Exercise objective: Reproduce every line of text in the entries below verbatim, omitting the pictures from your response.

—————

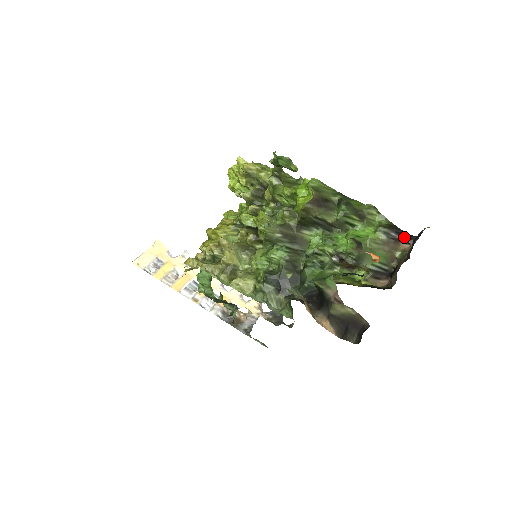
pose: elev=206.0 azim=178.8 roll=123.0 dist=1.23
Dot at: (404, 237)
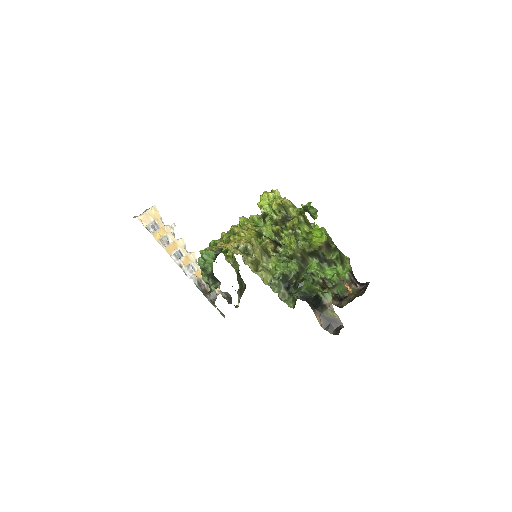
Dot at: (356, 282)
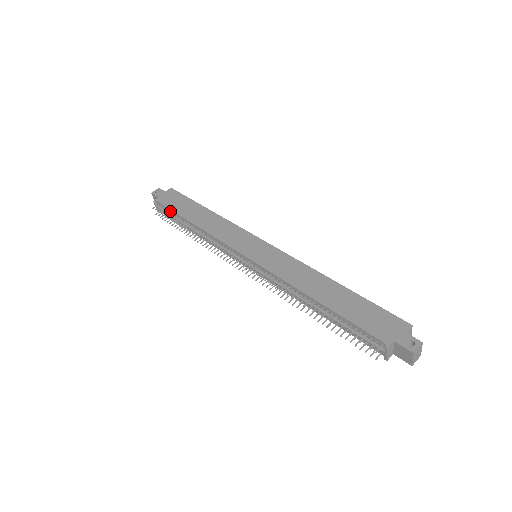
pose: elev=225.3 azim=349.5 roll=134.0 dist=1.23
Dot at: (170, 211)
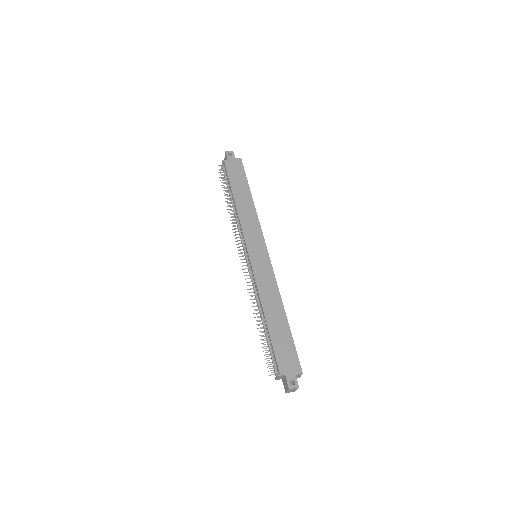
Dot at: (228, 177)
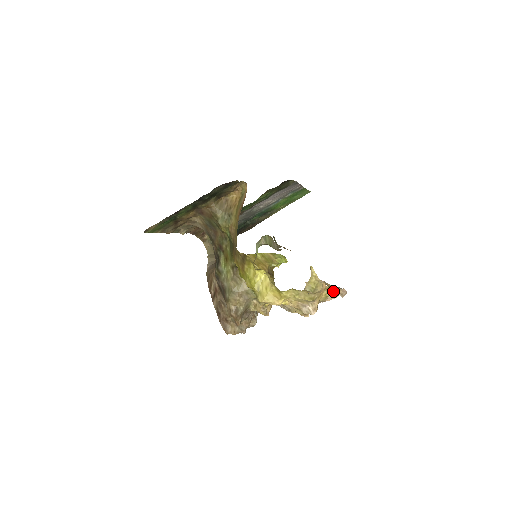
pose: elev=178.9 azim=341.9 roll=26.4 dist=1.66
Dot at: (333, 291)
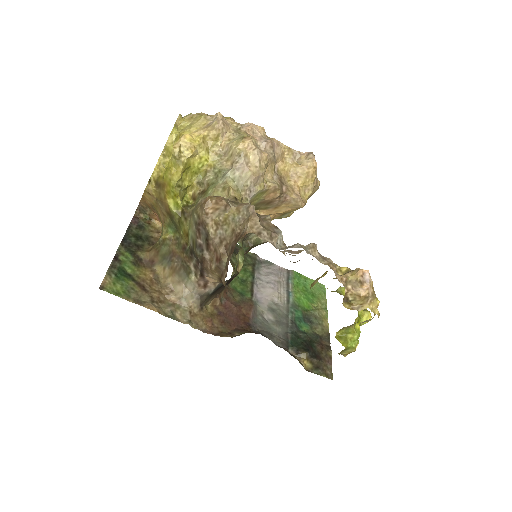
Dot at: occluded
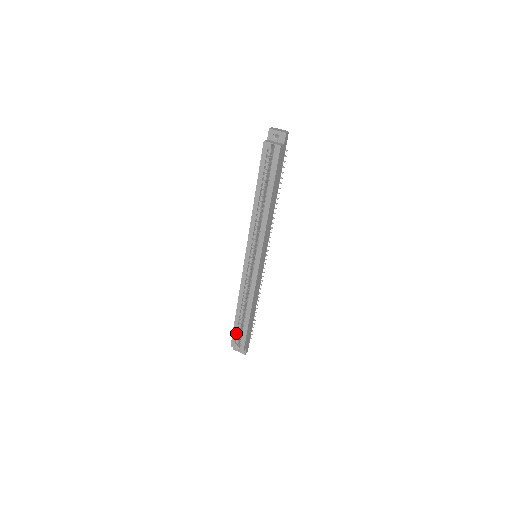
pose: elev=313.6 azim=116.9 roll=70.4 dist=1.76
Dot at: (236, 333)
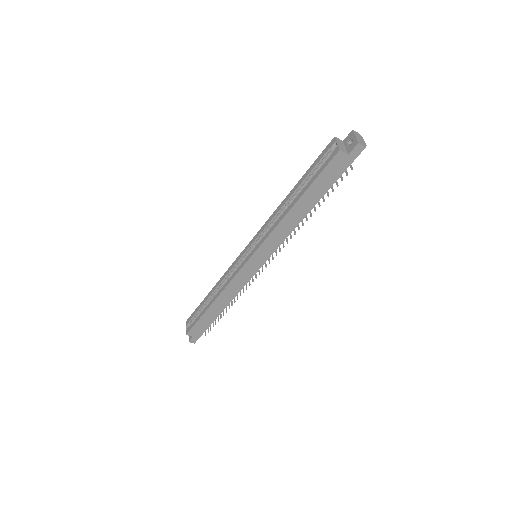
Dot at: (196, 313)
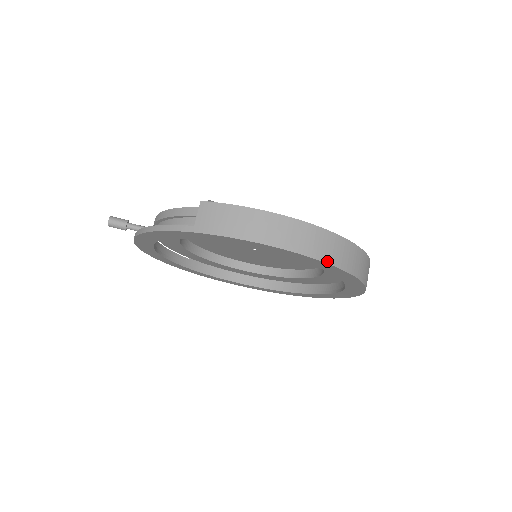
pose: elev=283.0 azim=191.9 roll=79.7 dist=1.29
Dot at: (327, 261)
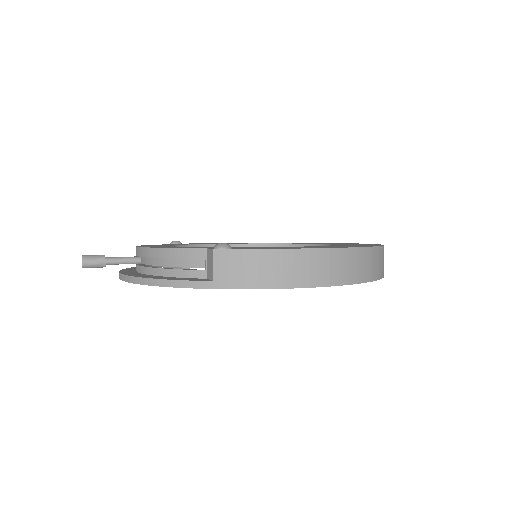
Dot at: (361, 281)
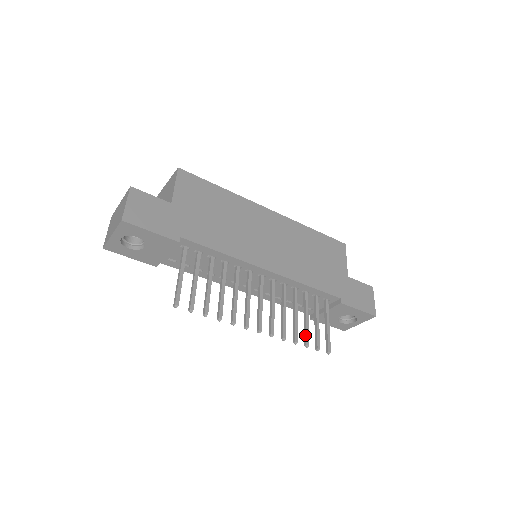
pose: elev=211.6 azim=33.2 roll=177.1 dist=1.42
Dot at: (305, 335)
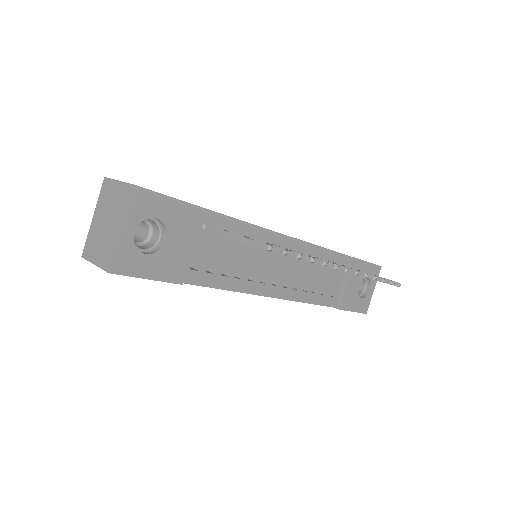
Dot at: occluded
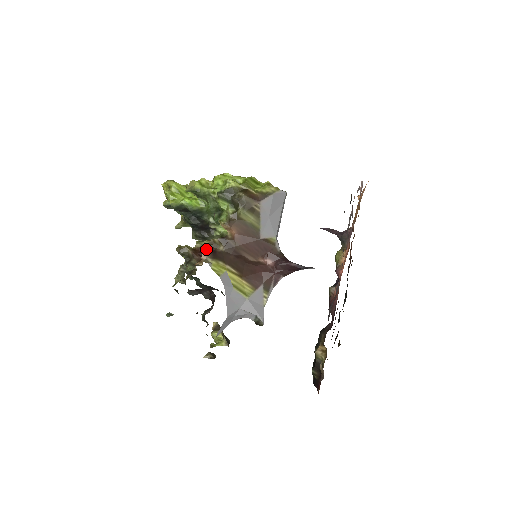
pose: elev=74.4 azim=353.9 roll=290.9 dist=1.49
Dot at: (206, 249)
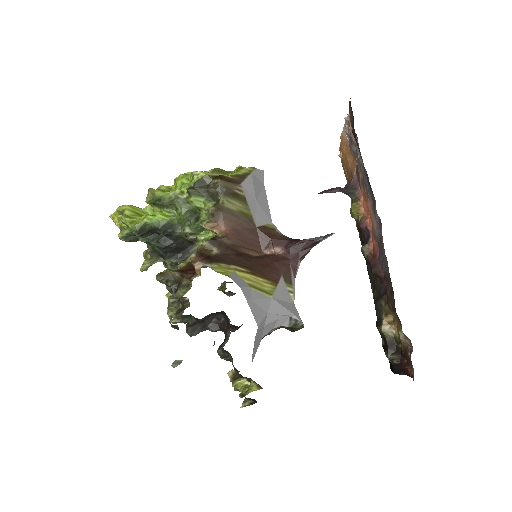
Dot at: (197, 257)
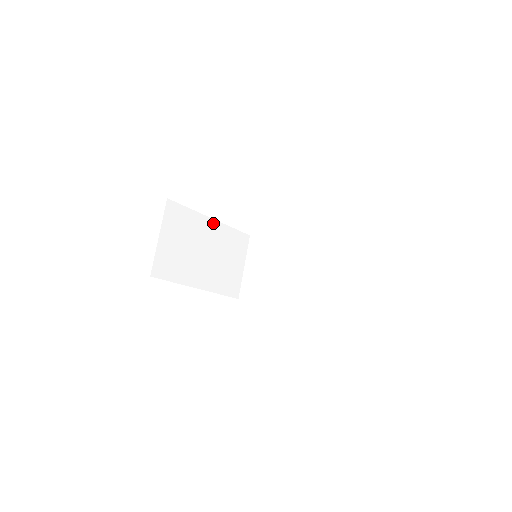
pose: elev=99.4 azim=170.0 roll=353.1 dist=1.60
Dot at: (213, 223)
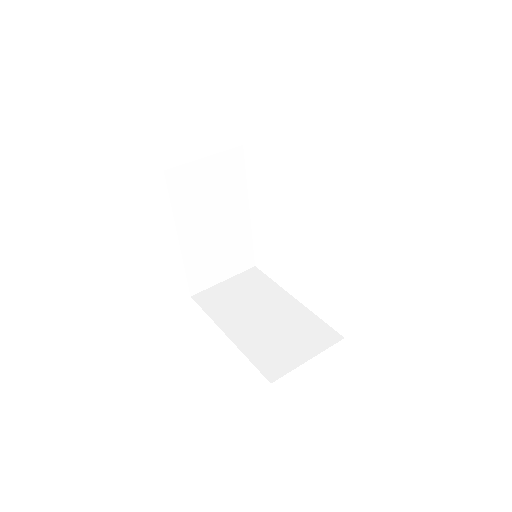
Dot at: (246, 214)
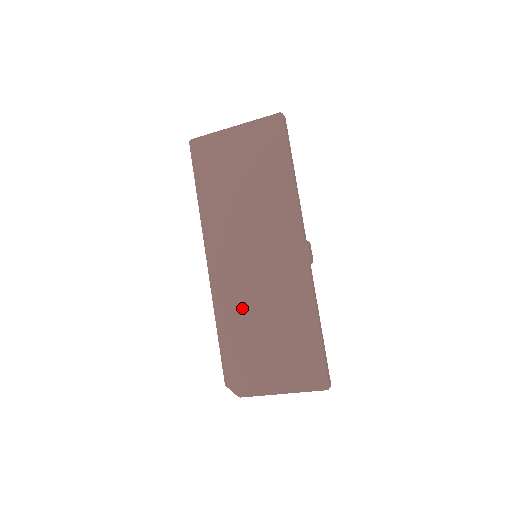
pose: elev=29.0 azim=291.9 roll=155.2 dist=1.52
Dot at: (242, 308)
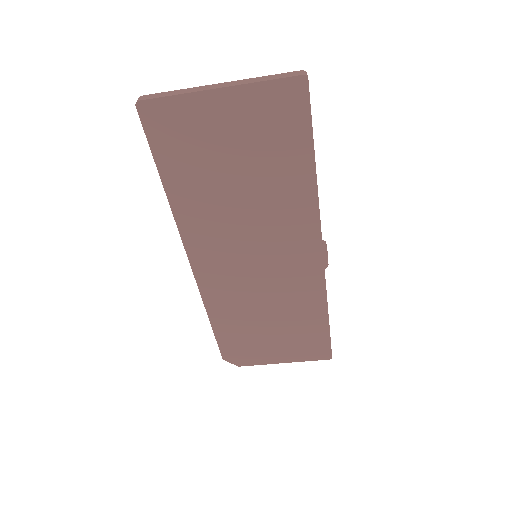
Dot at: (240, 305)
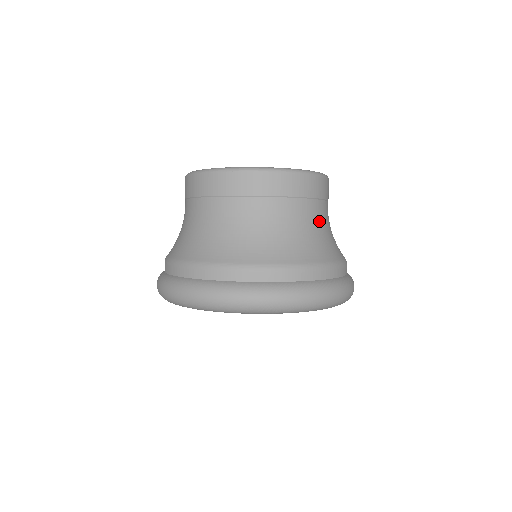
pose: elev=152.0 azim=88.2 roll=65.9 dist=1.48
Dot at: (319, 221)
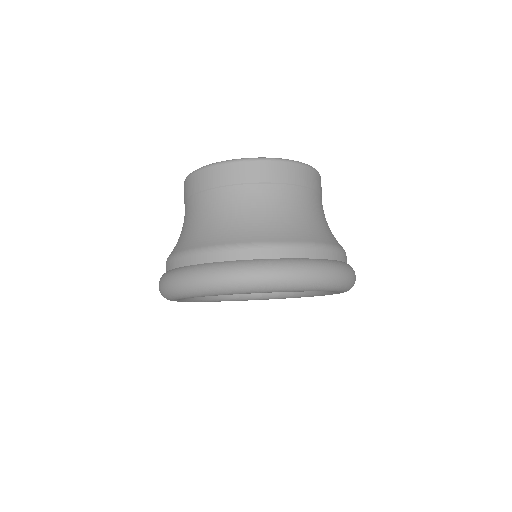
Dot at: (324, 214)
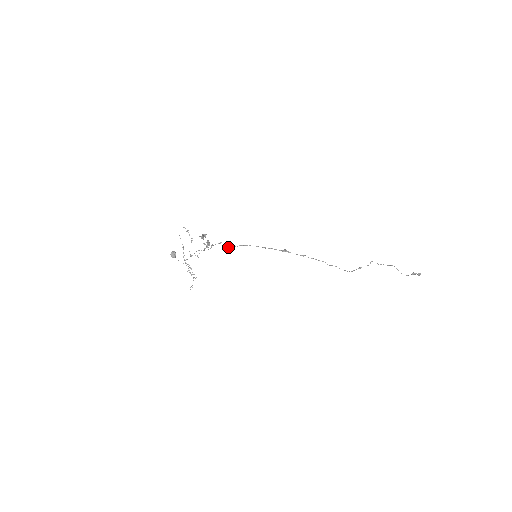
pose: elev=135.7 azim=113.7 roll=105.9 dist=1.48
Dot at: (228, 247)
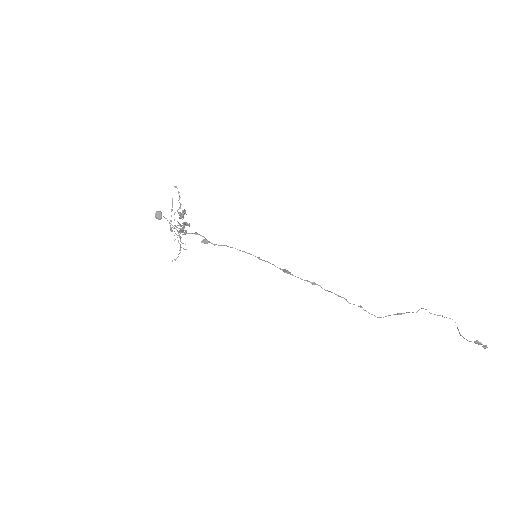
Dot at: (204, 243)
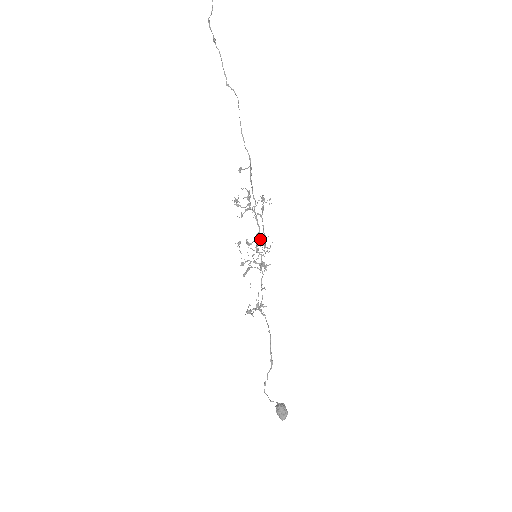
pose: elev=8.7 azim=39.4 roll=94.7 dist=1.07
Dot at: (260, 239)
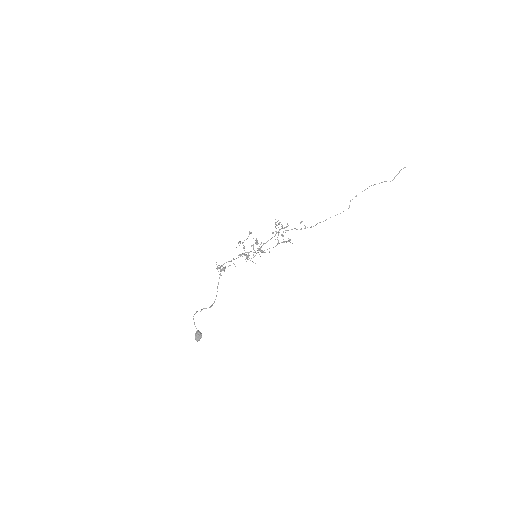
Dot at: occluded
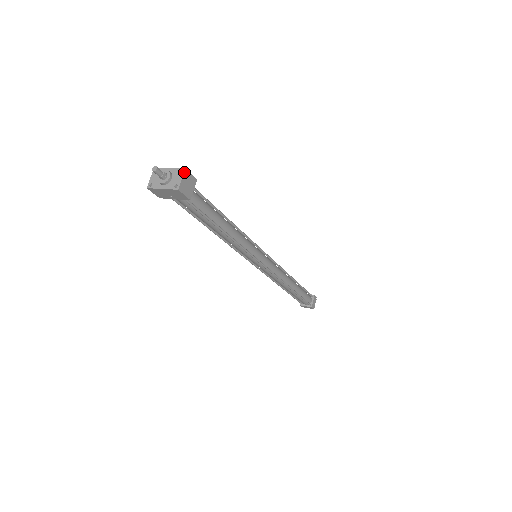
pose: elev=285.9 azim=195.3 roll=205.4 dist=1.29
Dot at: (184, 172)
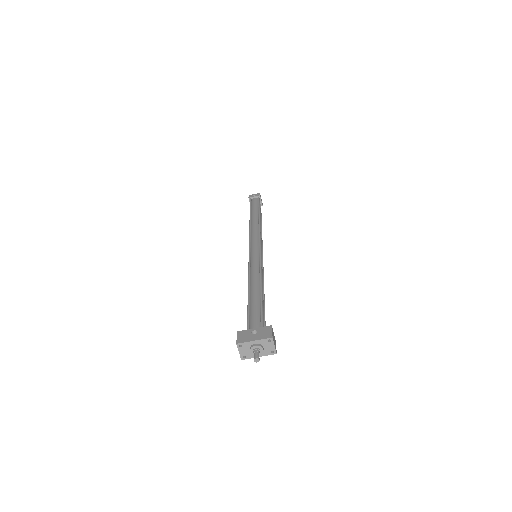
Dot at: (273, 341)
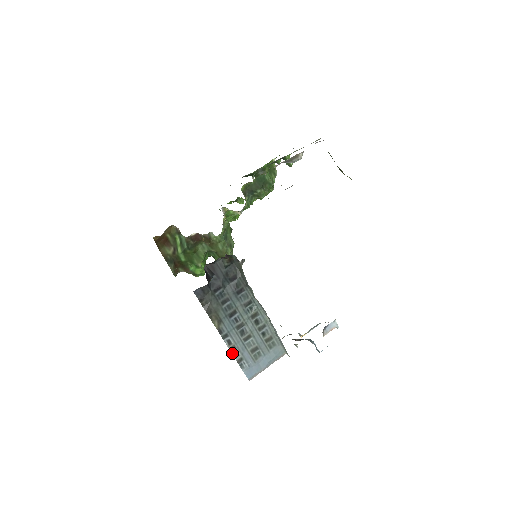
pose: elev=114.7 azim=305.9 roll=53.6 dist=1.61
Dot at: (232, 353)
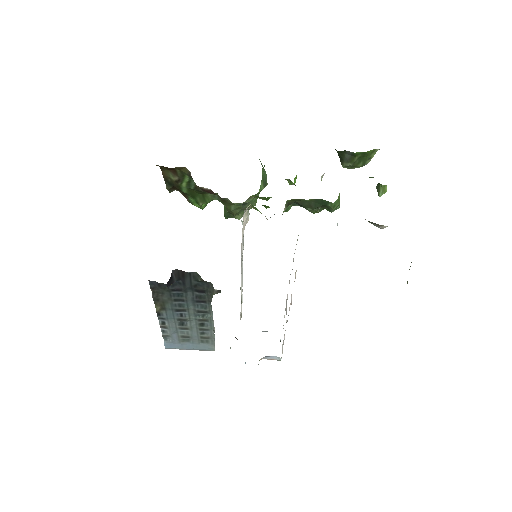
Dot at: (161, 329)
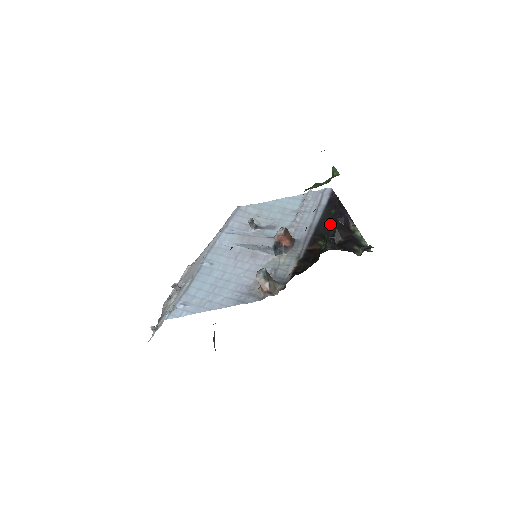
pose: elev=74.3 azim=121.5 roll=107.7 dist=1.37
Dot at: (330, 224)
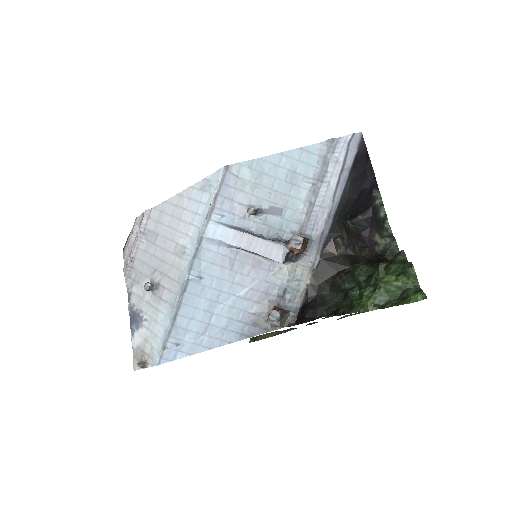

—————

Response below:
pose: elev=206.0 azim=178.8 roll=123.0 dist=1.23
Dot at: (404, 237)
Dot at: (356, 282)
pose: elev=225.3 azim=349.5 roll=134.0 dist=1.23
Dot at: (170, 211)
Dot at: (228, 177)
pose: elev=178.9 azim=341.9 roll=26.4 dist=1.66
Dot at: (333, 291)
Dot at: occluded
pose: elev=313.6 azim=116.9 roll=70.4 dist=1.76
Dot at: (236, 333)
Dot at: (196, 313)
pose: elev=283.0 azim=191.9 roll=79.7 dist=1.29
Dot at: (327, 261)
Dot at: (361, 281)
pose: elev=211.6 azim=33.2 roll=177.1 dist=1.42
Dot at: (305, 335)
Dot at: occluded
pose: elev=74.4 azim=353.9 roll=290.9 dist=1.49
Dot at: (206, 249)
Dot at: (197, 257)
pose: elev=99.4 azim=170.0 roll=353.1 dist=1.60
Dot at: (213, 223)
Dot at: (246, 214)
pose: elev=29.0 azim=291.9 roll=155.2 dist=1.52
Dot at: (242, 308)
Dot at: (240, 305)
pose: elev=152.0 azim=88.2 roll=65.9 dist=1.48
Dot at: (319, 221)
Dot at: (324, 214)
pose: elev=135.7 azim=113.7 roll=105.9 dist=1.48
Dot at: (228, 247)
Dot at: (204, 243)
pose: elev=8.7 azim=39.4 roll=94.7 dist=1.07
Dot at: (260, 239)
Dot at: occluded
pose: elev=285.9 azim=195.3 roll=205.4 dist=1.29
Dot at: (184, 172)
Dot at: (273, 341)
pose: elev=114.7 azim=305.9 roll=53.6 dist=1.61
Dot at: (232, 353)
Dot at: (161, 329)
pose: elev=74.3 azim=121.5 roll=107.7 dist=1.37
Dot at: (330, 224)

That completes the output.